Een monnik vroeg aan Zhaozhou: 

 

“Als er een arme man komt, wat moet je hem dan geven?” 

De meester antwoordde: 

“Het ontbreekt hem aan niets.” 1

 

Dit zeg ik jullie: Er is geen Buddha, geen Leer, geen training en geen verwezenlijking.  Wat jagen jullie zo vurig na, terwijl je een hoofd bovenop je hoofd zet, stelletje blinde dwazen?  Je hoofd zit precies waar het moet zitten.  Waaraan ontbreekt het jullie? (…)  Kom liever tot rust dan dat je je vastklampt aan mijn woorden en zoek verder niets. (…) 

Lin-chi († 866) 2

 

Er is niets in je dat je ontbreekt, en jijzelf bent niet verschillend van Boeddha.  Er is geen andere manier om de aard van Boeddha te bereiken dan door je geest vrij te laten zichzelf te zijn.  Je moet je niet richten op je geest, noch deze proberen te zuiveren.  Laat er geen hunkering of haat zijn en wees niet angstig of bezorgd.  Wees grenzeloos en volkomen vrij in alle omstandigheden.  Wees vrij in elke door jou gewenste richting te gaan.  Wat je ook doet, of je loopt of staat, zit of ligt, wat je ook met jezelf ziet gebeuren, alle zijn de wonderbaarlijke handelingen van de Grote Verlichte.  Het is alles vreugde, vrij van zorg - het wordt Boeddha genoemd.

Tao-hsin (580-651) 3

 

 

Iedereen die met mediteren begint, of er al eeuwen mee bezig is, doet dat vanuit een gemis.  Onzekerheid, twijfel, angst, onrust, het zijn allemaal legitieme redenen om er eens bij te gaan zitten. Dat is onze armoede, en we zouden bereid zijn op onze knieën te gaan en te bedelen om verlichting.  Verlichting!  Het hoge woord is eruit.  Ontwaken, verlicht worden, de andere oever bereiken.  Zeg mij hoe ik dat moet doen, en ik doe het.  Wijs mij de weg.

Vandaag krijgen we drie adviezen waarmee gerenommeerde zenmeesters ons weer de kou insturen.  In plaats van een warme mantel van troost om ons heen te slaan en ons met wat oudbakken wijze raad weer naar huis te sturen, zeggen ze ons boudweg dat we bij hen aan het verkeerde adres zijn.  Niet omdat zij hardvochtig zijn en ons liever laten lijden dan ons te redden, maar omdat zij ervan overtuigd zijn dat wij hen niet nodig hebben.

Juist in onze armoede zijn we immers rijk.  Het ontbreekt ons, armen, aan niets.

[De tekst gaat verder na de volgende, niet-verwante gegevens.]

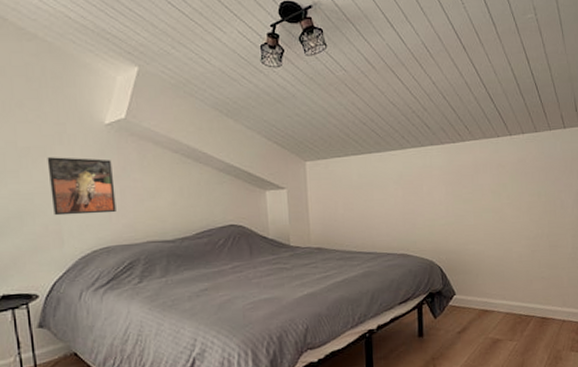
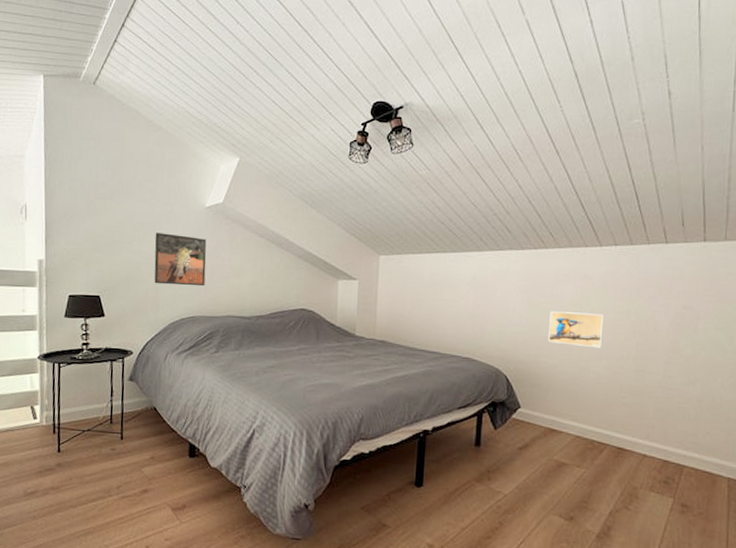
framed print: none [472,198,520,230] -> present [548,311,604,348]

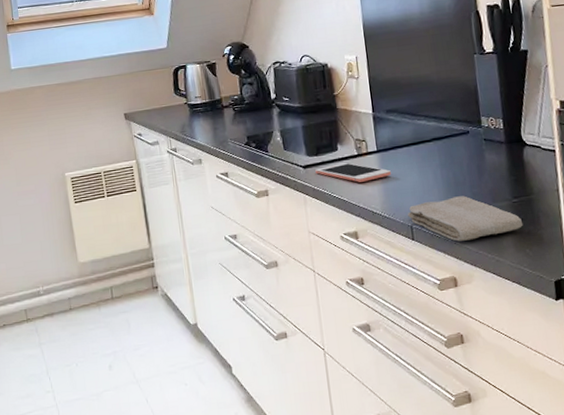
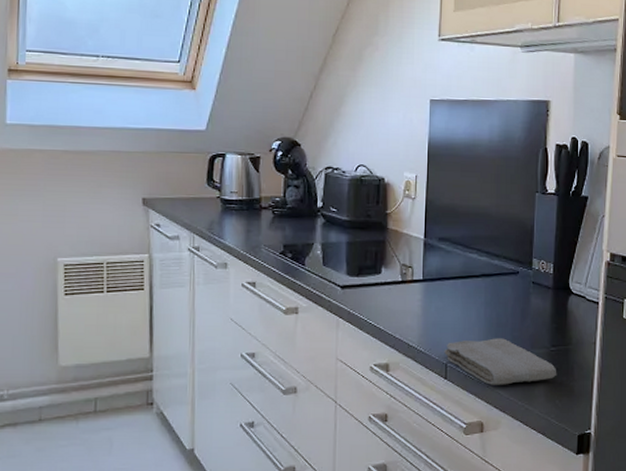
cell phone: present [315,163,391,182] -> none [354,288,434,311]

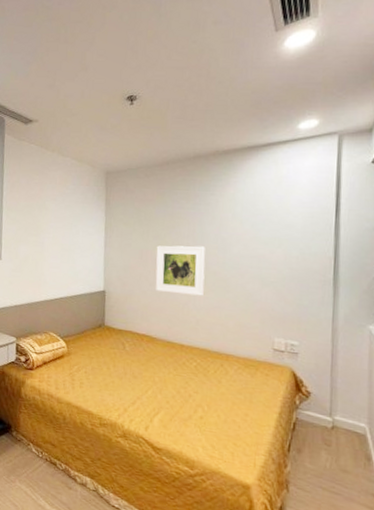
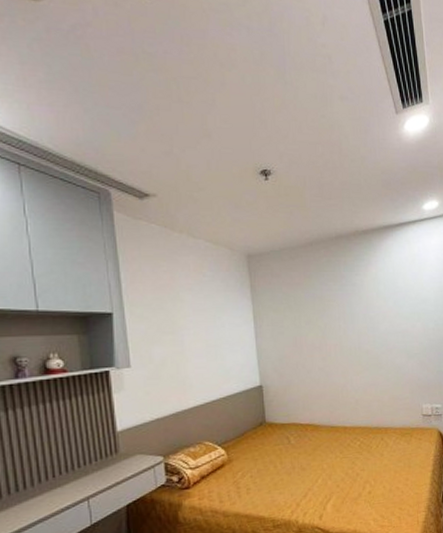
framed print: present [155,245,206,296] -> none [310,327,359,378]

Er valt niets te bereiken, want alles is al bereikt.  We hoeven niet te ontwaken, want we zijn al ontwaakt.  Het enige probleem is dat we dat nog niet doorhebben en nog steeds ervoor kiezen rond te waren in onze barre droom, die we voor de werkelijkheid houden.  We zijn nog altijd blinde, dwaze wezens, zegt Lin-chi. We zijn een stelletje onnozelaars, die andermans hoofd op hun eigen hoofd zouden zetten om er toch maar wat wijzer, wat meer zen uit te zien.  Maar je hebt al een hoofd, zegt de meester, en daarmee zul je het moeten doen.  Breng daarin wat rust, en klamp je niet vast aan woorden, woorden, woorden, al kwamen ze van de Boeddha zelf. In andere tekst zegt Lin-chi het nog krasser:

 

Volgelingen van de Weg, als u inzicht wenst in de dharma zoals die is, 

laat u dan niet beetnemen door de waandenkbeelden van anderen.  

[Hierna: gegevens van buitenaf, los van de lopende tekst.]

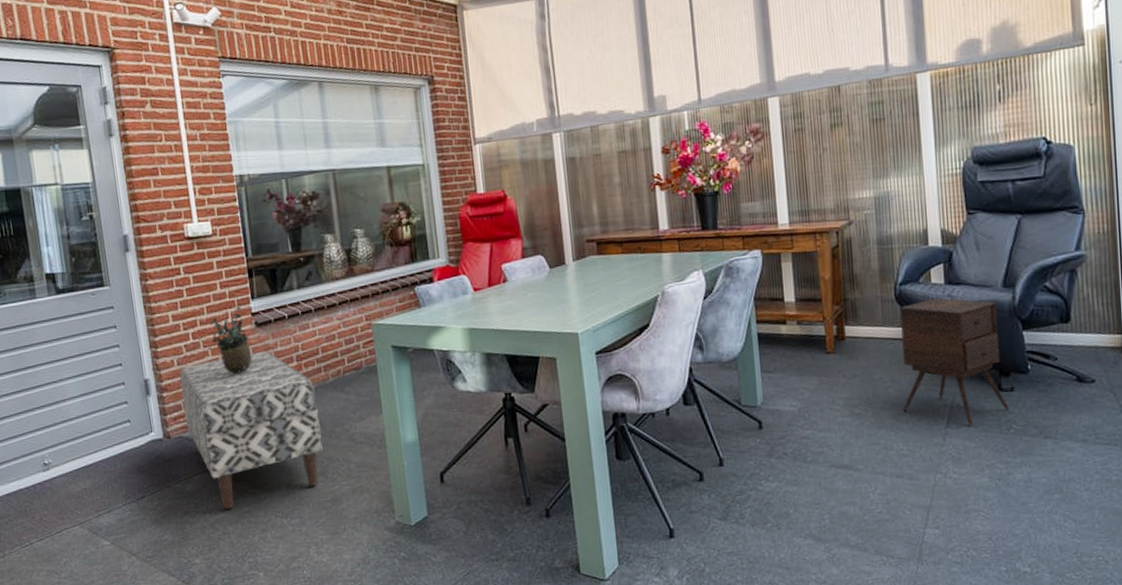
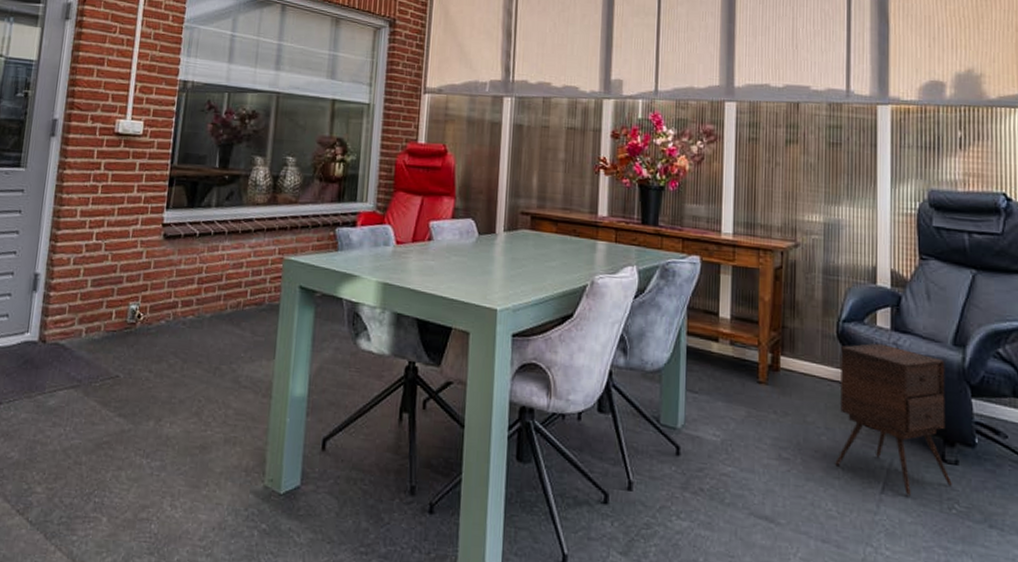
bench: present [179,350,323,510] -> none [66,266,209,436]
potted plant: present [210,306,253,374] -> none [116,214,154,286]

Wat u ook tegenkomt, zowel van binnen als van buiten, 

sla het onmiddellijk neer: 

als u een boeddha tegenkomt, 

sla de boeddha neer, (…) 4

 

Van gelijke strekking zijn de woorden van Tao-hsin, de vierde zenpatriarch. Er is geen andere manier om de aard van Boeddha te bereiken dan door je geest vrij te laten zichzelf te zijn.  Wees jezelf, voel je vrij, hou je niet te veel bezig met al die zengeleerdheid. En denk erom: Wat je ook met jezelf ziet gebeuren, het zijn allemaal de wonderbaarlijke handelingen van de Grote Verlichte.

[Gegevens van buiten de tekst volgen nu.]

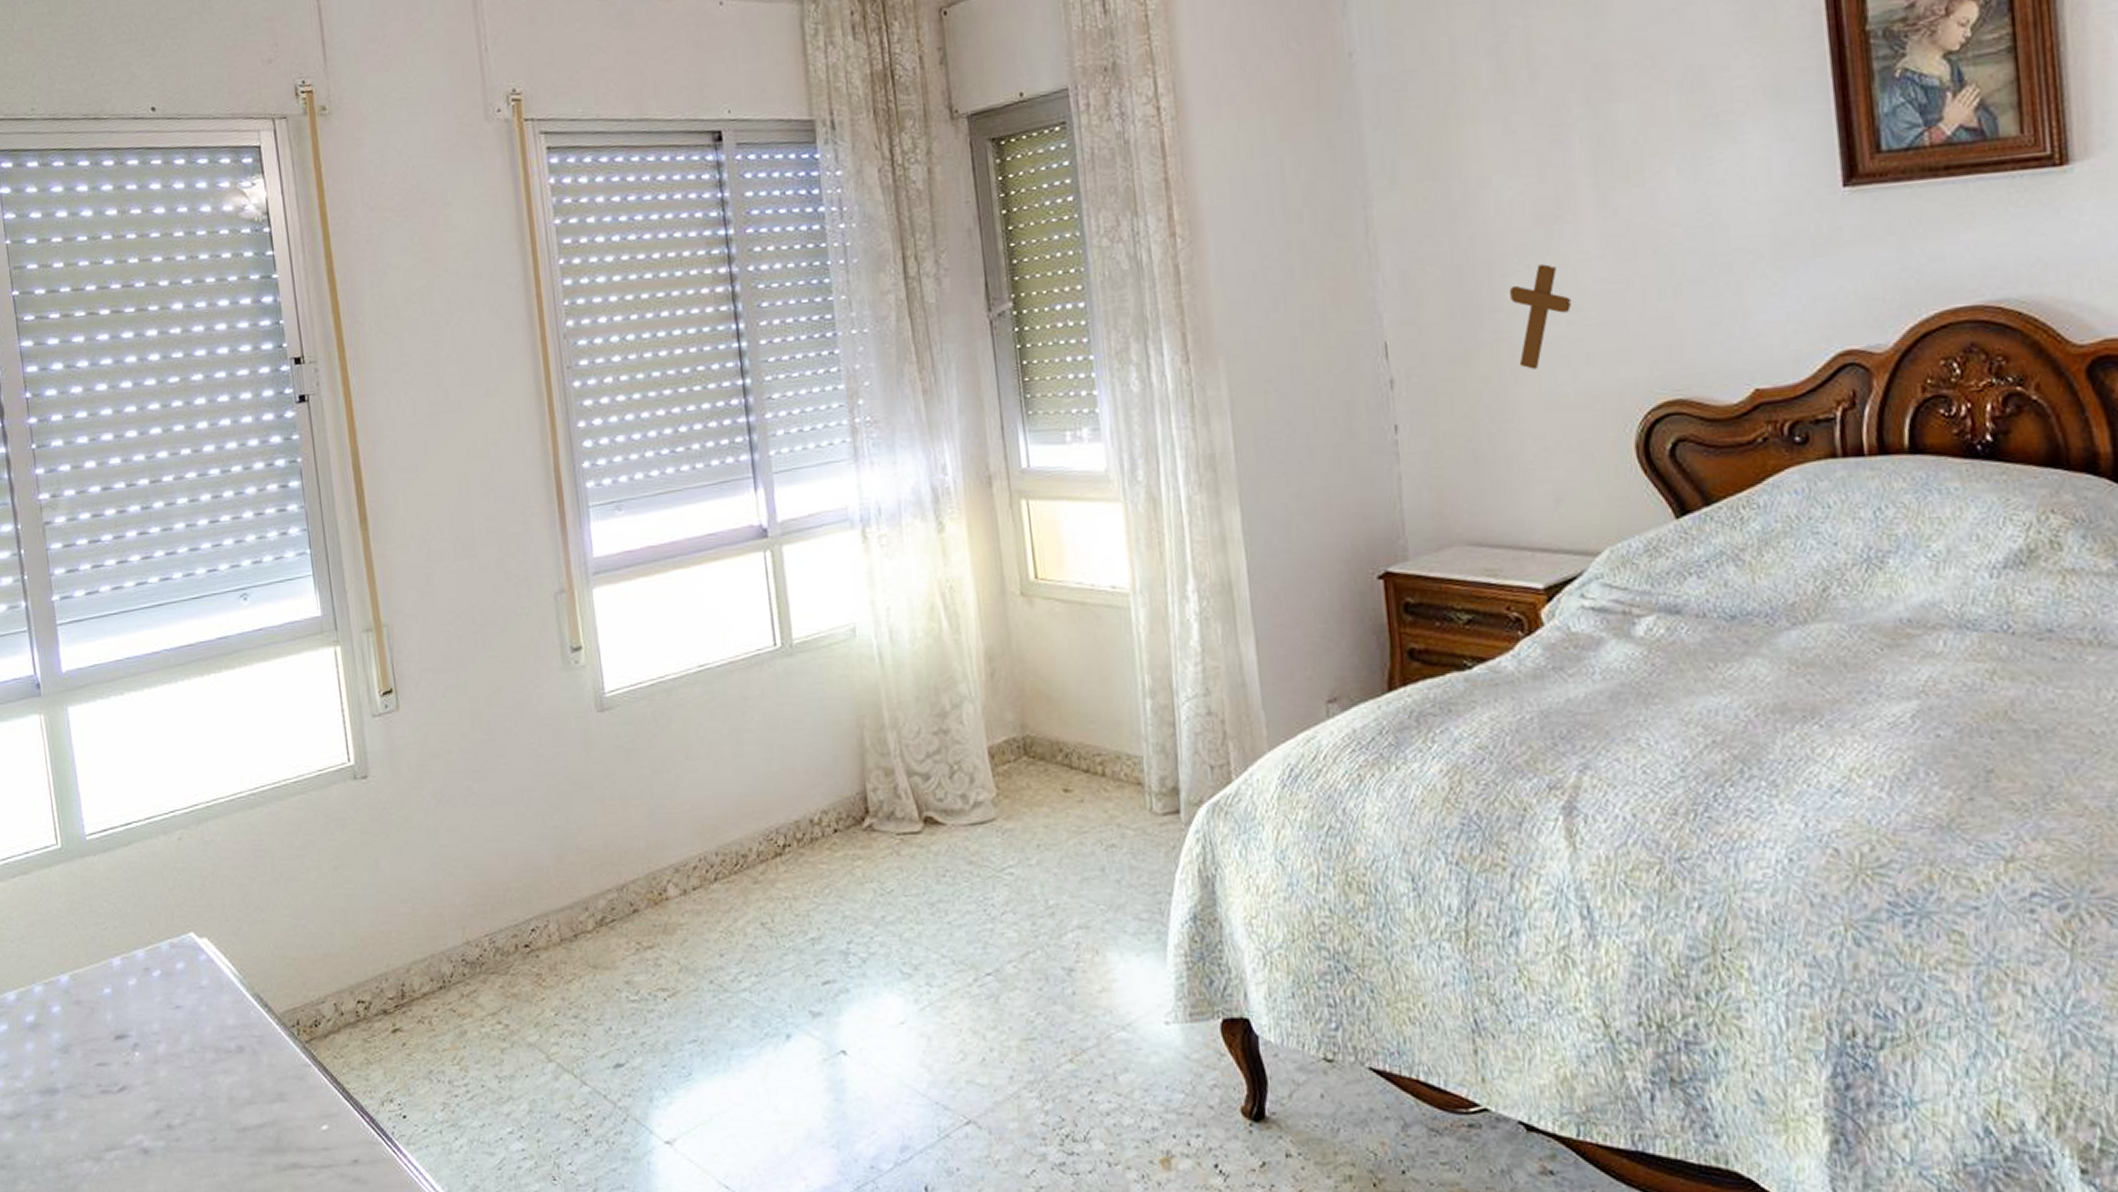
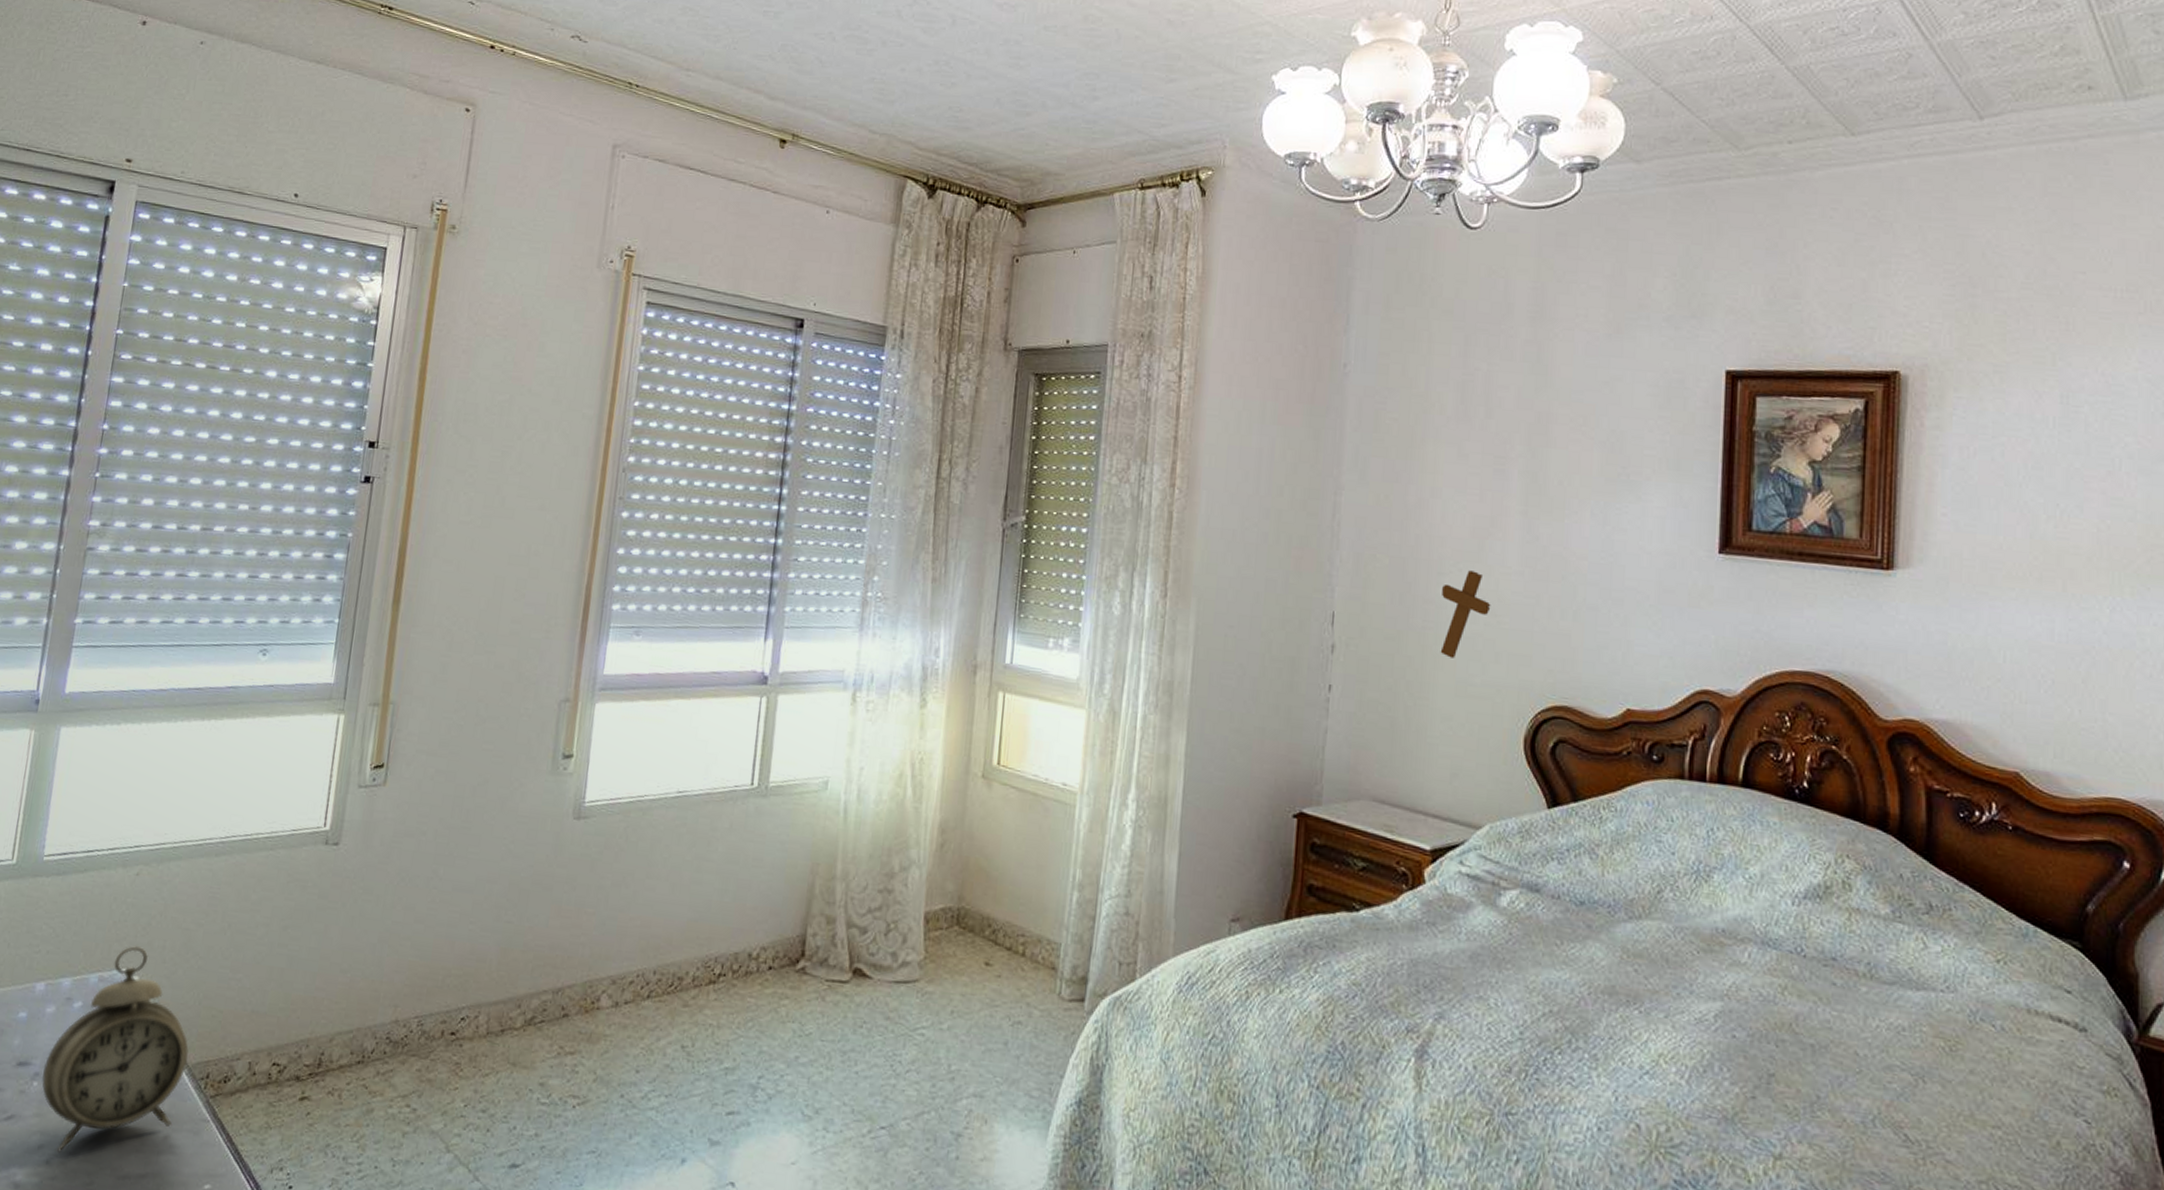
alarm clock: none [140,907,276,1115] -> present [41,945,189,1153]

Alles wat je doet, alles wat je overkomt, alles wat zich in je afspeelt, het is allemaal goed zoals het is, het is allemaal het wonderbaarlijke handelen van de boeddha, die we zelf zijn.

Houd je niet te veel bezig met je geest.  Als je hem zo nadrukkelijk wilt temmen, zal je dat niet lukken en je zult verkrampen.  Laat je de geest maar waaien waar hij wilt, grenzeloos en vrij, dan is alles vreugde en vrij van zorg. Zo werkt dat.

_______________

1 Dumoulin, H. (1988, 1990). Zen Buddhism: a history; vol. I & II. New York. (p. 167)

2 Schloegel, I. (1979). Zenleer van Rinzai. Katwijk aan Zee: Servire. (p.74)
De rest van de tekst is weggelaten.